Problem statement:
In the entries below, begin at the line with "utensil holder: present [629,87,749,220]" and stop after the line with "kettle: present [355,195,432,287]"; output those lines exactly and omit the pictures.

Data for this task:
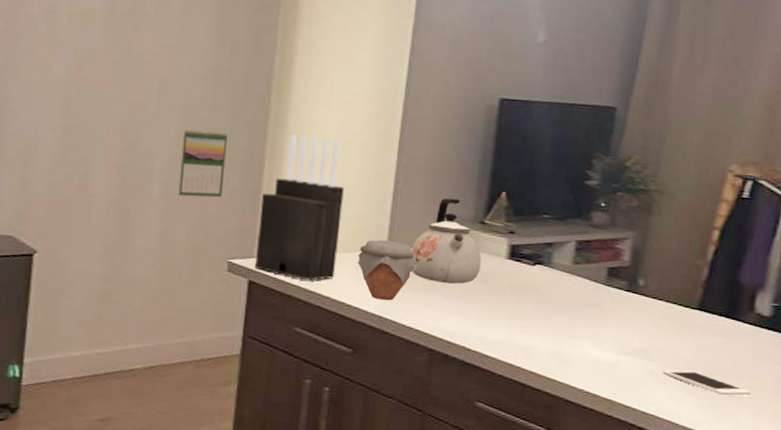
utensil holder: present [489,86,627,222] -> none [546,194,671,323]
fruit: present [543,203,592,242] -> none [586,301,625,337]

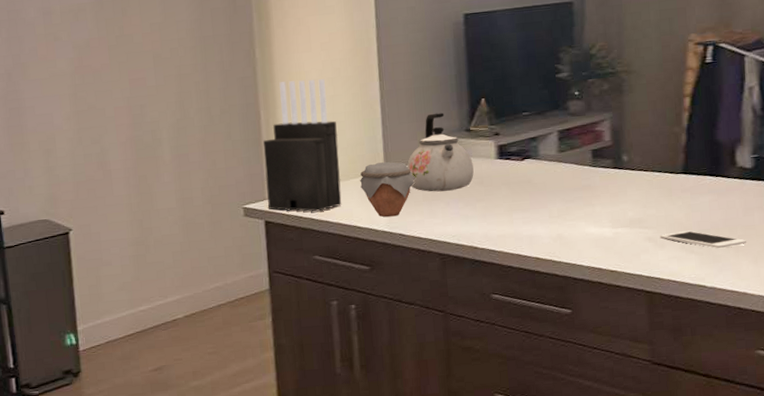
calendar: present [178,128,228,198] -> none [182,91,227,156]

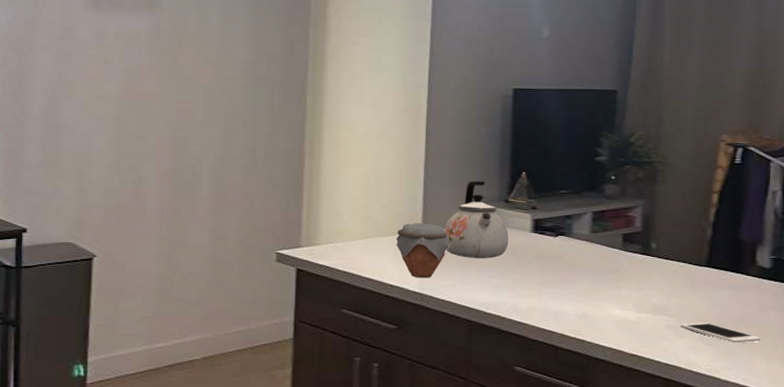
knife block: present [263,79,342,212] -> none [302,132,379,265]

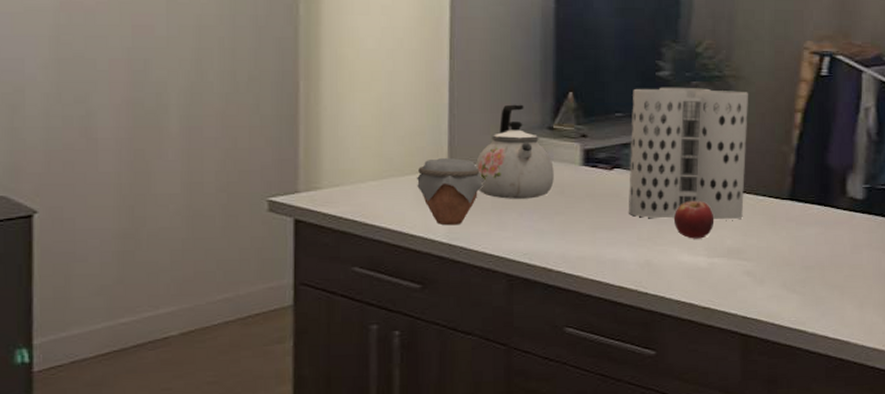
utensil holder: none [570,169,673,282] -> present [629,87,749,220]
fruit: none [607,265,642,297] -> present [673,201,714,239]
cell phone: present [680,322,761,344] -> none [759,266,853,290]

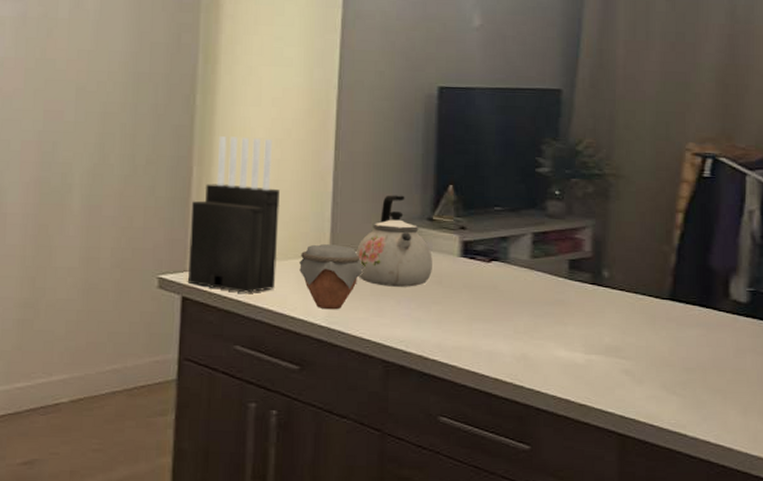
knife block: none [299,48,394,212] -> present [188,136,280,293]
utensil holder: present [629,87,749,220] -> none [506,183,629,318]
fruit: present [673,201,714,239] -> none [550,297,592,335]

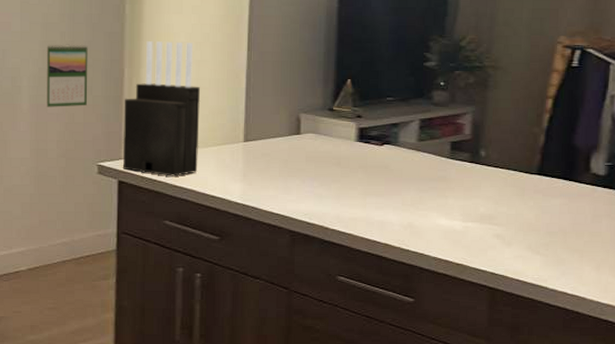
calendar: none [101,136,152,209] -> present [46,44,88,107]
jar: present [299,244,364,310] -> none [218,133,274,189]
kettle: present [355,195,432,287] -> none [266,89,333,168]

--

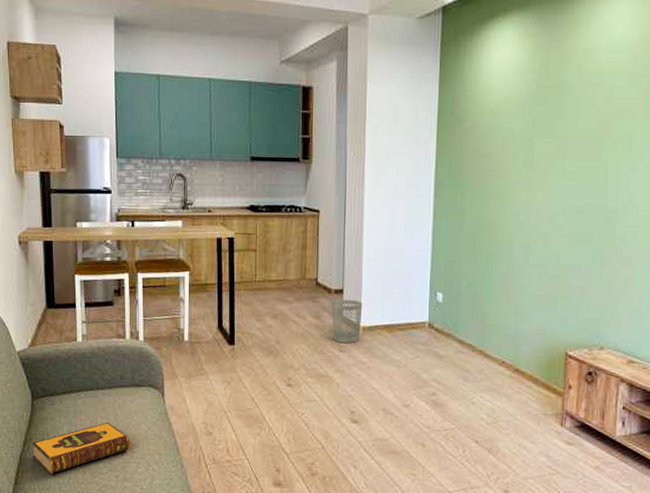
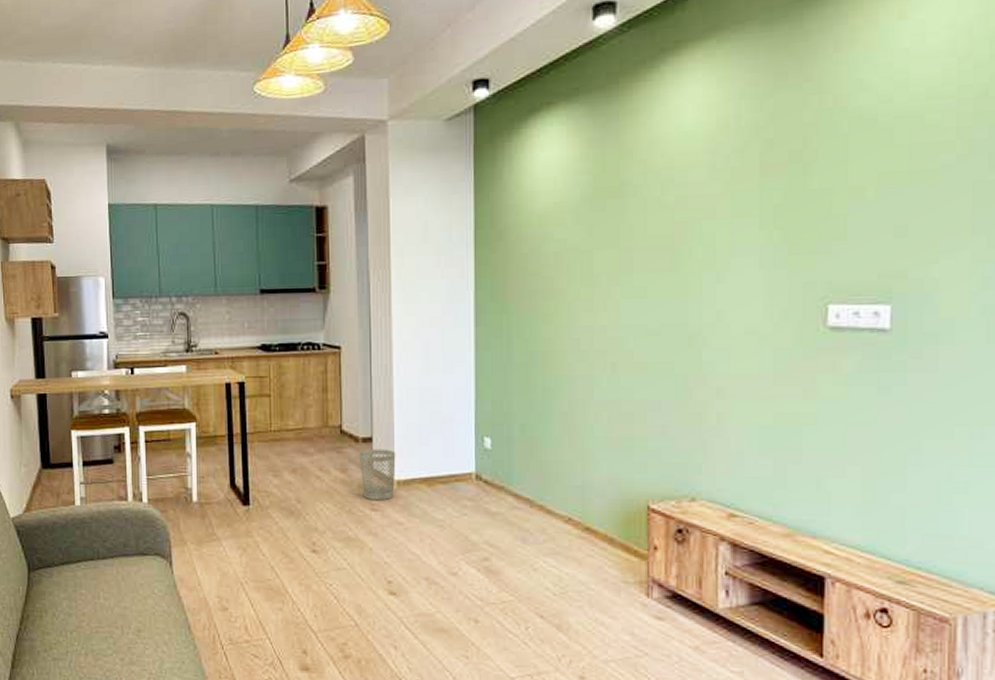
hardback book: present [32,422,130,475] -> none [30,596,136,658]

---

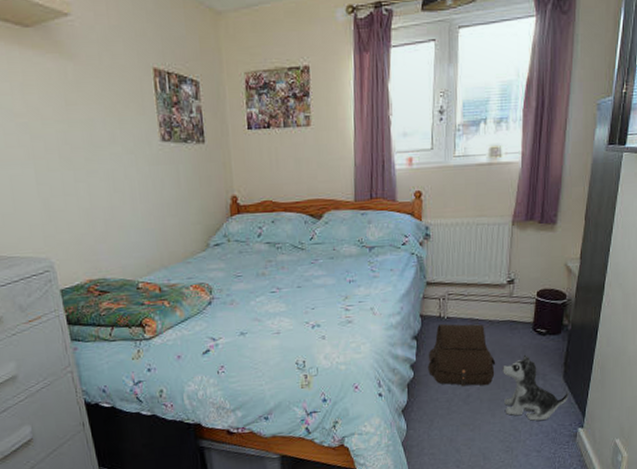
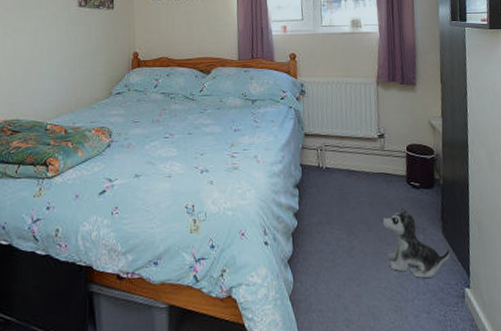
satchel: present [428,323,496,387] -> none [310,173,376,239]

Result for this exercise:
utensil holder: present [629,87,749,220] -> none [506,183,629,318]
fruit: present [673,201,714,239] -> none [550,297,592,335]

calendar: none [101,136,152,209] -> present [46,44,88,107]
jar: present [299,244,364,310] -> none [218,133,274,189]
kettle: present [355,195,432,287] -> none [266,89,333,168]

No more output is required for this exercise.